The common contractual requirements pertaining to Esports are as follows-

  • As per Section 2 (d) (vi) of the Copyright Act, the meaning of an “author” in relation to any literary, dramatic, musical or artistic work that is computer-generated, is the person who caused the work to be created. Thus in the case of Esports, the author will be the publisher of the game who would be entitled to all the authorship rights, This should be read in consonance with section 17 of the Copyright Act which details the different scenario of the first owner of the copyright. Thus only in the absence of a contract to the contrary such as contract of employment would the authorship normally vest with the publisher.
  • As per section 18 and section 19 of the Copyright Act, the owner of a work can assign the rights through a contract. Thus the publishers of the game can transfer the limited rights to the organizers of the tournament through an assignment contract. The assignment contract as per section 19(3) also has to specify the amount of compensation/ royalty if any that has to be paid or their legal heirs. The licensing and assignment provisions also come into play, when the game is inspired from any game or a comic strip etc.
  • Recently there has been concern over the protection of the contribution of the players to Esports while playing the game. Recently by the amendment to the Copyright Act in 2012, there has been insertion and protection of performers’ rights. As per section 2 (q) of the Copyright Act, performance means -“in relation to performer’s right, means any visual or acoustic presentation made live by one or more performers”. Section 38 explains about the protection of the performer right which is exclusive to the protection of the rights of the authors.  This is a fairly new provision and its application for the protection of Esports players is still terra incognita. Although this provision may provide for a possibility of protection for the rights of the players.
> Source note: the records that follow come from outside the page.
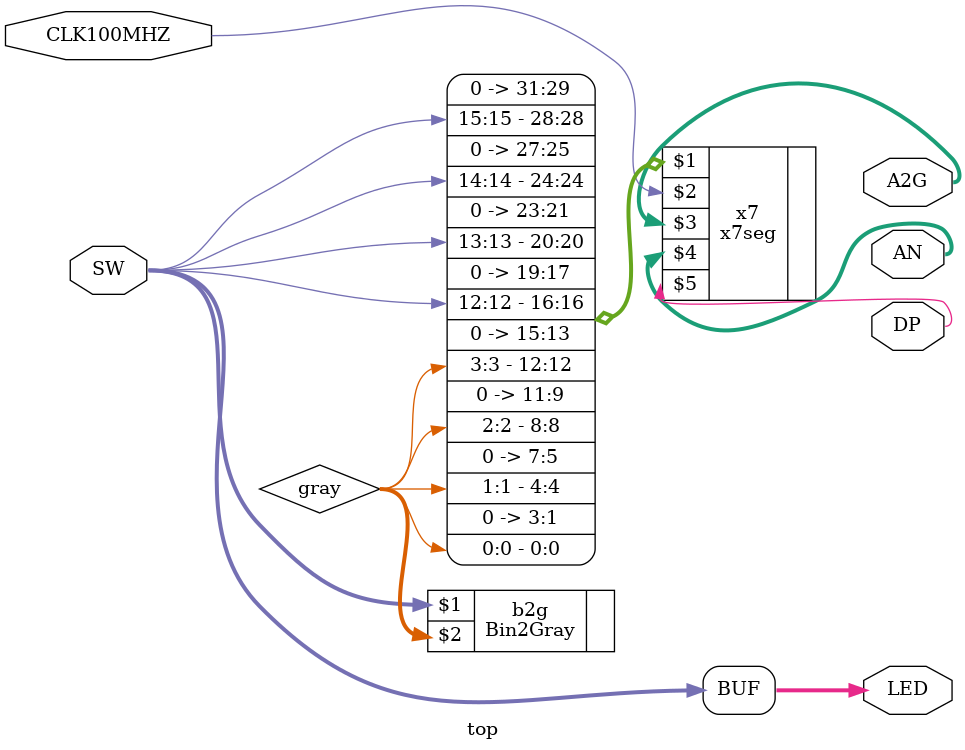
<source format=sv>
`timescale 1ns / 1ps

module top(
    input  logic         CLK100MHZ,
    input  logic [15:12] SW,
    output logic [15:12] LED,
    output logic [6:0]   A2G,
    output logic         DP,
    output logic [7:0]   AN
);
    logic [3:0] gray;
    Bin2Gray b2g(SW[15:12], gray);
    x7seg x7(
        {3'b000,SW[15],3'b000,SW[14],3'b000,SW[13],3'b000,SW[12],3'b000,gray[3],3'b000,gray[2],3'b000,gray[1],3'b000,gray[0]},
        CLK100MHZ, A2G, AN, DP
    );
    assign LED[15:12] = SW[15:12];
endmodule

</source>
As far as the governance of Esports industry is the concern, we always envision the industry to be one of the upcoming potential biggest gaming hubs of the world. With that vision in eyes, it also seems to be of utmost importance to bring about a kind of Esports governance system which would be modelled in compliance with all the existing norms of the Sports Code and IOA requirements.

Next, concerning about the Esports players’ contract reviewing section it is simply imperative for the entire legal fraternity to take a stand for the same and get the new generation of digital players acquainted with the very intricacies of contractual clauses in respect to negotiating and exploiting issues.

And last but not the least, Intellectual property issues revolving around this digital gaming sector have already ensured that although there is no direct provision for the protection of Esports IP, India certainly has a basic legislative framework in place to provide protection for its development. As the governance for Esports becomes sophisticated, there might be a possibility to bring in new legislative mechanism tailored to the specificities of Esports.